Rep. Laura Brod, R-New Prague, said on the program that members of her caucus were thinking along similar lines following the close Senate race between Republican Norm Coleman and DFLer Al Franken.
After trailing by several hundred votes the day after the election, Al Franken leads by 225 votes following a recount approved by the State Canvassing Board earlier this week.
Like many Republicans, Brod said she has questions about how the recount proceeded, and said that the race highlighted the need to come up with some other procedure.
"The voters are the ones that are looking at it, saying it's a confusing process, I don't understand why these votes were counted and these votes were not. I don't understand how a recount total can be used in one place and not in another," said Brod. "I think a runoff vote -- not an instant runoff vote, but a runoff vote -- would create clarity. I think it would lessen confusion in the system, and I think its something we should very closely look at."
Minnesota would join a handful of states across the nation that already have runoff elections.

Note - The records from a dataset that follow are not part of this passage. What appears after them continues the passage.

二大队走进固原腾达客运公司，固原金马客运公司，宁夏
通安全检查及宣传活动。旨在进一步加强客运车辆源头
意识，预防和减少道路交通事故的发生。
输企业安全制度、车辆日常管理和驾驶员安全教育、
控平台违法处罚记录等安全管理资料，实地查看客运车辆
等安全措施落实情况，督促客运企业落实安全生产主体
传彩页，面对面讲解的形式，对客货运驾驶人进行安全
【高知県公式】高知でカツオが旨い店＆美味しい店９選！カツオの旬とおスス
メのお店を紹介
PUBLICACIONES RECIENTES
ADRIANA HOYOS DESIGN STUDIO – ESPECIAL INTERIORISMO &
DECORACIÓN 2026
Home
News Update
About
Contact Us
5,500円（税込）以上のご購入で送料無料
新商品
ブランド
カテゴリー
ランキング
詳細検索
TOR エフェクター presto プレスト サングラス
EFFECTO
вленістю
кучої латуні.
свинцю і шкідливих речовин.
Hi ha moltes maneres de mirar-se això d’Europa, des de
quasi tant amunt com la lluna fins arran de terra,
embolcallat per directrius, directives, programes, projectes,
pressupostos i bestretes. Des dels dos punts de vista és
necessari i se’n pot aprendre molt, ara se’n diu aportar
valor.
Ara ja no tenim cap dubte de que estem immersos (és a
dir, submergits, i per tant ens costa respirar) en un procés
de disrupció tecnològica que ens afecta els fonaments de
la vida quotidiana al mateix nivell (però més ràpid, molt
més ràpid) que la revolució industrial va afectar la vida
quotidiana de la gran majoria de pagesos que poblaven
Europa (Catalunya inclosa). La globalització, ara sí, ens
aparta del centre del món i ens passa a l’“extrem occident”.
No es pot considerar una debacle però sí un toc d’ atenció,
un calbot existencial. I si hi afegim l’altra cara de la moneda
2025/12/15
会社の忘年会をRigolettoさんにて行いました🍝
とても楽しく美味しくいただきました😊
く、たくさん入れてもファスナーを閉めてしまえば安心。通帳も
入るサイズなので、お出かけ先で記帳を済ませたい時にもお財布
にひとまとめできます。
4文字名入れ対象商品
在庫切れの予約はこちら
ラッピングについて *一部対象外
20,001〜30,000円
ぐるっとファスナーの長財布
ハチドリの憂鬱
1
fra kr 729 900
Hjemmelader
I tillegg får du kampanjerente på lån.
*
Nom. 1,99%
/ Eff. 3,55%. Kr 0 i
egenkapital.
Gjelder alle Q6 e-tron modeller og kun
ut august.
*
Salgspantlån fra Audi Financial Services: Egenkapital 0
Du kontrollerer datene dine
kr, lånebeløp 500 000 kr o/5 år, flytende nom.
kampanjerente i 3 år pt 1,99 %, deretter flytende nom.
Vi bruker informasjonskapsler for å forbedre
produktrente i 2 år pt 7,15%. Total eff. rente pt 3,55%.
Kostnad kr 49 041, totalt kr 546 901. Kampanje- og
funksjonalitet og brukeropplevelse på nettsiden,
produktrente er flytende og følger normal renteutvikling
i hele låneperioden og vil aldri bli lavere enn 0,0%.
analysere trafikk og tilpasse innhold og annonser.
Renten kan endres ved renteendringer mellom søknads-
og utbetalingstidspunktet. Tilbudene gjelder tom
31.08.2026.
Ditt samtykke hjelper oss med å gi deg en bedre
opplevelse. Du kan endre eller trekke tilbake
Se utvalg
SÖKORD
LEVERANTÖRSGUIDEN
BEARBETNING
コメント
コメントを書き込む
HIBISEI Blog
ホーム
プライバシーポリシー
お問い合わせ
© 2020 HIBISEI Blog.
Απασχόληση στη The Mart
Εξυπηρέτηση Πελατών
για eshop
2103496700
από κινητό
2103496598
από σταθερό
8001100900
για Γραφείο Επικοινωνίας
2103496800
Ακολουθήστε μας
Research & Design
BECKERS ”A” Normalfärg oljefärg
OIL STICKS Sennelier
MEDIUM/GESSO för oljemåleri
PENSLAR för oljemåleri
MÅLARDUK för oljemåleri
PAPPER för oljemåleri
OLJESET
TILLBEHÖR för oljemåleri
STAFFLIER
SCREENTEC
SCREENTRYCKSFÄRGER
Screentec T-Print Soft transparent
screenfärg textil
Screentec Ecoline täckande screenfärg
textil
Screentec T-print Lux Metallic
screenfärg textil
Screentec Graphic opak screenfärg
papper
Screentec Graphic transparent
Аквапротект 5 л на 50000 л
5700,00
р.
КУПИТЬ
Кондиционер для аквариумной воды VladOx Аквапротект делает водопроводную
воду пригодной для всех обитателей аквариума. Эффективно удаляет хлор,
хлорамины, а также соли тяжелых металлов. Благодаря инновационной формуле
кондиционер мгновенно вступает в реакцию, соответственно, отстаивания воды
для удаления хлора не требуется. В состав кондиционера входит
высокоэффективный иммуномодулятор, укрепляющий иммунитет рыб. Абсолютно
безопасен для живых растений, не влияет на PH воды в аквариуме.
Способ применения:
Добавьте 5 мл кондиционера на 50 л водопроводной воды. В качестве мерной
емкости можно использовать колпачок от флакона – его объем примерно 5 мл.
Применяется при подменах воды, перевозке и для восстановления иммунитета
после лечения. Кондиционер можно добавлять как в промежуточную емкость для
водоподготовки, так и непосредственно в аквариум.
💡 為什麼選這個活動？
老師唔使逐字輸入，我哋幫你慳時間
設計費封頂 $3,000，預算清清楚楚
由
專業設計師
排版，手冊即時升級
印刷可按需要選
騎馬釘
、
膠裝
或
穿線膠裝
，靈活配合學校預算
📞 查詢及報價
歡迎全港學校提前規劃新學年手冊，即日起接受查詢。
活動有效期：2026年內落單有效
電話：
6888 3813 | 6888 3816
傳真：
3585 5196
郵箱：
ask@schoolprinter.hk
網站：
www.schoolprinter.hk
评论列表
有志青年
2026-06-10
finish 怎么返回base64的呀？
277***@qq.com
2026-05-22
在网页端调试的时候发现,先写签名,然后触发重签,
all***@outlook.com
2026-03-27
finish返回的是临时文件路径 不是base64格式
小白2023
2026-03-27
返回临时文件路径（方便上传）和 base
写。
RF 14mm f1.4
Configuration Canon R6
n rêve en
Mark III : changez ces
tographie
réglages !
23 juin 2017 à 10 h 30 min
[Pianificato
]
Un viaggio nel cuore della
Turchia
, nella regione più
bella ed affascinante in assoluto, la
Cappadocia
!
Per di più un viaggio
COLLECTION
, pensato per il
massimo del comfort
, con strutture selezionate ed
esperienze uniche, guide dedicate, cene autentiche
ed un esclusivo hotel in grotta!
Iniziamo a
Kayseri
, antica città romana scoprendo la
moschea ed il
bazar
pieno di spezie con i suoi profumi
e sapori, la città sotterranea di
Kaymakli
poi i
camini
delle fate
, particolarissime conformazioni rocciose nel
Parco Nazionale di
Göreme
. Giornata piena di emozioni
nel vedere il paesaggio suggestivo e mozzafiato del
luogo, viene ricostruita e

The most recent was in Georgia, where incumbent Republican Sen. Saxby Chambliss defeated Democratic challenger Jim Martin in a runoff that followed the November election.
Georgia requires senators to get more than 50 percent of the vote to avoid a runoff. Other states have primary runoffs and call for the elections under different circumstances, but several have also repealed runoff elections.
Kentucky ended runoff elections in April. Les Fugate, deputy secretary of state there, said that while Kentucky never actually had a runoff, most people were relieved when the law was stricken.
"There's a great cost to conducting an election that quickly after you conducted one election. That's your first problem," said Fugate. "The second is, to try and turn everything around that quickly is very difficult. But most importantly, you have so many fewer people voting in a runoff election as opposed to the actual election, that most people believe it's not worth having the actual election."
In Minnesota, Secretary of State Mark Ritchie says he's not so sure it would work.
"There needs to be some caution in saying that there wouldn't be a recount, because you need to know what is the actual number to see if you should trigger the automatic runoff election that's being proposed," said Ritchie.
The very existence of a runoff could require a lengthy recount anyway, and a runoff might even require a second recount if that were close, too. Ritchie said there will be challenges and questions regardless of how close elections are decided.
Both Rep. Brod and Sen. Rest said they plan to offer a proposal later in the session, and that they expect a variety of changes to election law will come forward in response to the close U.S. Senate race in Minnesota this year.